• _EXTRAIT DU TEXTE_:
[Venise 2025] “Dead man’s wire” de Gus Van Sant

Par Boustoune

[Hors Compétition]

De quoi ça parle ?

D’une prise d’otage médiatisée, dans l’Amérique des années 1970.
Un matin de février 1977, Anthony George Kiritsis (Bill Skarsgård) se rend à un rendez-vous avec M.L. Hall (Al Pacino), le patron de Meridian Mortgage, une compagnie de crédit d’Indianapolis, pour lui parler du différend qui les oppose.
Celui-ci n’est pas là, ce qui rend Kiritsis furieux. Le fils de M.L., Richard (Dacre Montgomery) prend le relais. Il essaie de mettre à l’aise Tony, visiblement de plus en plus fébrile. Et pour cause… A un moment, il pointe une arme sur le dirigeant, le prend en otage et l’emmène jusqu’à son appartement. La police ne peut pas intervenir sans risquer la vie de Richard, car Tony l’a équipé d’un dispositif létal ingénieux, composé d’un collier de barbelés et d’un fusil. Au moindre mouvement brusque, ou si Tony est abattu, Richard mourra lui aussi.

• _CONSIGNE A_: Reformulez sous forme de liste le paragraphe de la critique qui commence par « Celui-ci n'est pas là », en gardant ses faits principaux.
La critique et les entrées n'ont aucun rapport entre elles.

• _ENTRÉES DU CORPUS_:
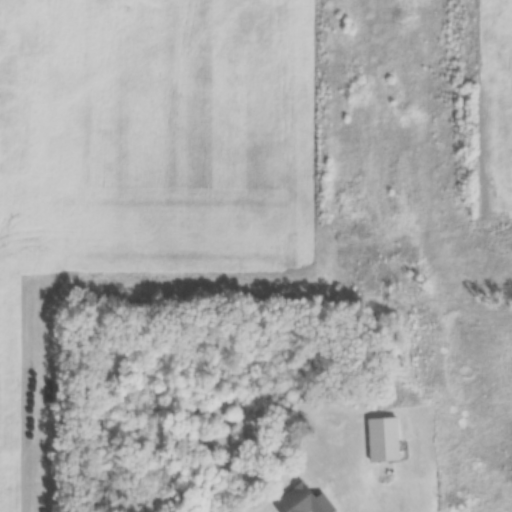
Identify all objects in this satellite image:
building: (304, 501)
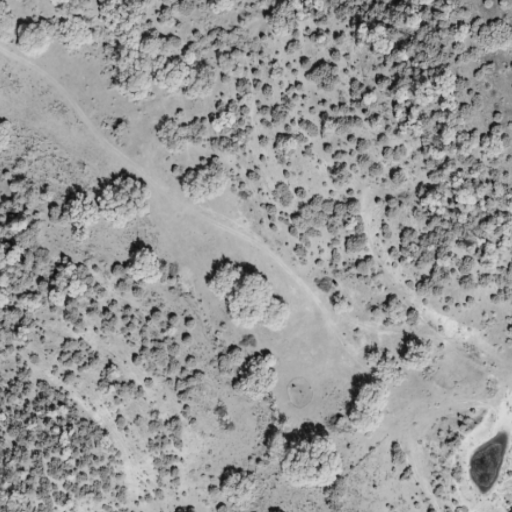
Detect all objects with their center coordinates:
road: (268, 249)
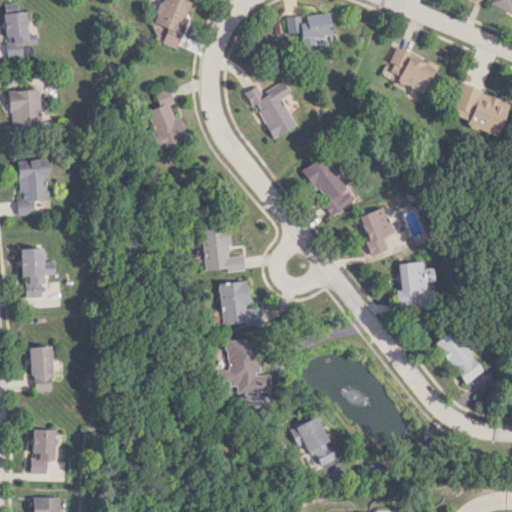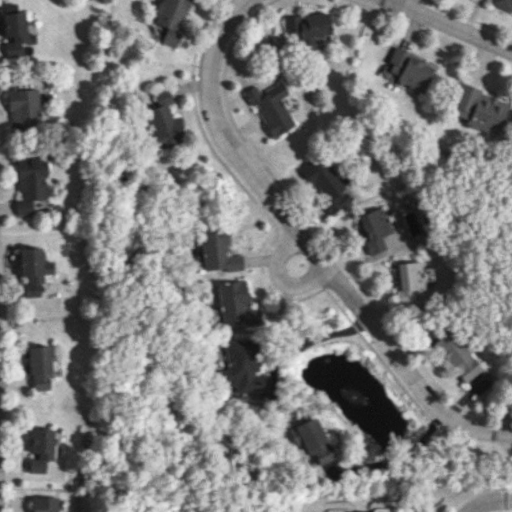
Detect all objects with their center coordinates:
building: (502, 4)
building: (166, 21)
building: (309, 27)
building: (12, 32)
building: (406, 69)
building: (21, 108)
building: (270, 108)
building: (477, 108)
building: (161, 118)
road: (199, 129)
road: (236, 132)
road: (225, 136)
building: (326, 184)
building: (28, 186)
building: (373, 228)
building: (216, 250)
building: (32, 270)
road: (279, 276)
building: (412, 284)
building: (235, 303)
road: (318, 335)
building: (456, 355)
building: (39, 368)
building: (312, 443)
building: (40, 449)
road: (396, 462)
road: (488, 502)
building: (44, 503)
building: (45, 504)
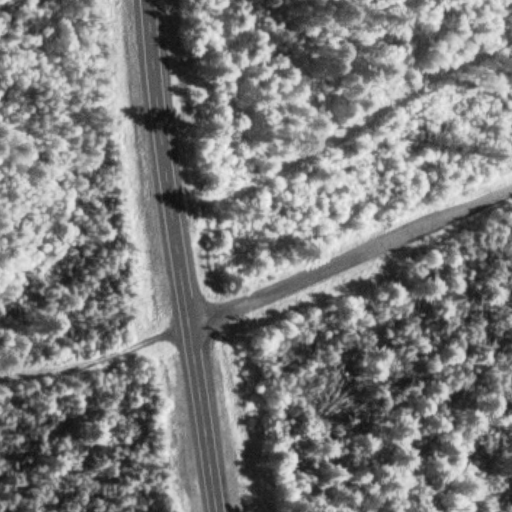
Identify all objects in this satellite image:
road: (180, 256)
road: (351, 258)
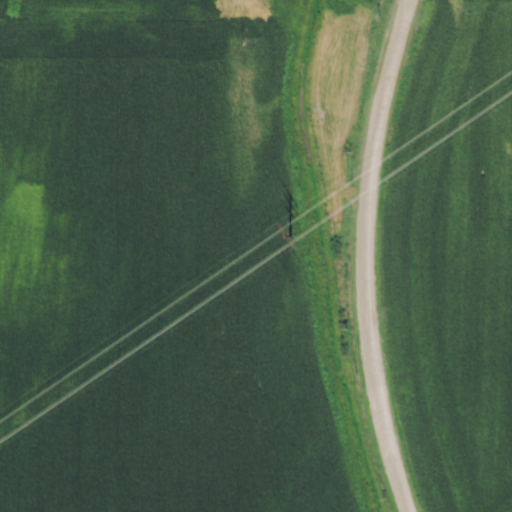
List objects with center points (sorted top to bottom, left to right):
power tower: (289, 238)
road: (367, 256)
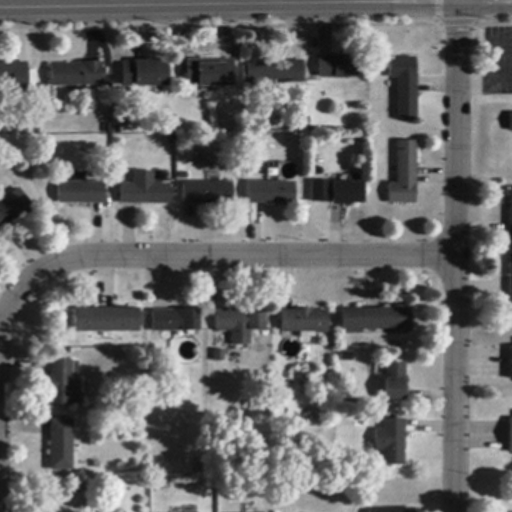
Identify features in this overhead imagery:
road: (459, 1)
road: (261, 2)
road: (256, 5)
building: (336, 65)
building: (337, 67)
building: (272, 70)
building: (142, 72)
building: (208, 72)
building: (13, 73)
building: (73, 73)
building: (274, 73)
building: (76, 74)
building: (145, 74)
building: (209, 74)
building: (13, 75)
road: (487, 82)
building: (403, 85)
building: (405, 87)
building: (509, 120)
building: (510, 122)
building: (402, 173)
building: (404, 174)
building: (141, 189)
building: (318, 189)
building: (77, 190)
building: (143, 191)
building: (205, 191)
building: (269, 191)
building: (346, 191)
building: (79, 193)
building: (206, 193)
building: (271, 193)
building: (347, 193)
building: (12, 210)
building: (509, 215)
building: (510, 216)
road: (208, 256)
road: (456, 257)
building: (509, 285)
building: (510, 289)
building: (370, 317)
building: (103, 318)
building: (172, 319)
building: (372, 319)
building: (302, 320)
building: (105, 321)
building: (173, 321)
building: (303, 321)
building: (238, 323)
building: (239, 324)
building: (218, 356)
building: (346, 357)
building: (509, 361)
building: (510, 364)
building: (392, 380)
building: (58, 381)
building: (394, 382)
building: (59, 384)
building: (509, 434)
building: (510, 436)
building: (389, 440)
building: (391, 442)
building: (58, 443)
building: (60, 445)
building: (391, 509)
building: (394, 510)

• _CONSIGNE B_: Extrayez à l'identique, dans les entrées, la partie qui s'ouvre sur la ligne contenant « Identify features in » et se termine sur celle contenant « road: (208, 256) », ces deux lignes comprises.

• _RÉSULTAT A_:
- M.L. Hall n'est pas là, ce qui rend Kiritsis furieux.
- Son fils Richard prend le relais et essaie de mettre à l'aise Tony, de plus en plus fébrile.
- Tony pointe une arme sur Richard, le prend en otage et l'emmène jusqu'à son appartement.
- La police ne peut pas intervenir, car Tony a équipé Richard d'un dispositif létal composé d'un collier de barbelés et d'un fusil.
- Au moindre mouvement brusque, ou si Tony est abattu, Richard mourra lui aussi.

• _RÉSULTAT B_:
Identify features in this overhead imagery:
road: (459, 1)
road: (261, 2)
road: (256, 5)
building: (336, 65)
building: (337, 67)
building: (272, 70)
building: (142, 72)
building: (208, 72)
building: (13, 73)
building: (73, 73)
building: (274, 73)
building: (76, 74)
building: (145, 74)
building: (209, 74)
building: (13, 75)
road: (487, 82)
building: (403, 85)
building: (405, 87)
building: (509, 120)
building: (510, 122)
building: (402, 173)
building: (404, 174)
building: (141, 189)
building: (318, 189)
building: (77, 190)
building: (143, 191)
building: (205, 191)
building: (269, 191)
building: (346, 191)
building: (79, 193)
building: (206, 193)
building: (271, 193)
building: (347, 193)
building: (12, 210)
building: (509, 215)
building: (510, 216)
road: (208, 256)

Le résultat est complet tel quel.